* [Prompt]
Copy every line of the material below that contains the string "values", matching uppercase and lowercase letters exactly.

* [The records]
-------

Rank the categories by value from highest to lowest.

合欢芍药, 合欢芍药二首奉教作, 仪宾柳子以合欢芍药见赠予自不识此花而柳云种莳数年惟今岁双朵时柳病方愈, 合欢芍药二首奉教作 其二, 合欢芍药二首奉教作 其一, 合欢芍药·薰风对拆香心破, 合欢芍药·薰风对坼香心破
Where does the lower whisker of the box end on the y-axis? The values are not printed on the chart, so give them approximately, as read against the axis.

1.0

-------

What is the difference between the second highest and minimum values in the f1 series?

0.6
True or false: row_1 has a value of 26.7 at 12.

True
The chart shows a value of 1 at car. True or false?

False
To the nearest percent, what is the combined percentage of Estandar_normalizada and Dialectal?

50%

-------

* [Problem solution]
Where does the lower whisker of the box end on the y-axis? The values are not printed on the chart, so give them approximately, as read against the axis.
What is the difference between the second highest and minimum values in the f1 series?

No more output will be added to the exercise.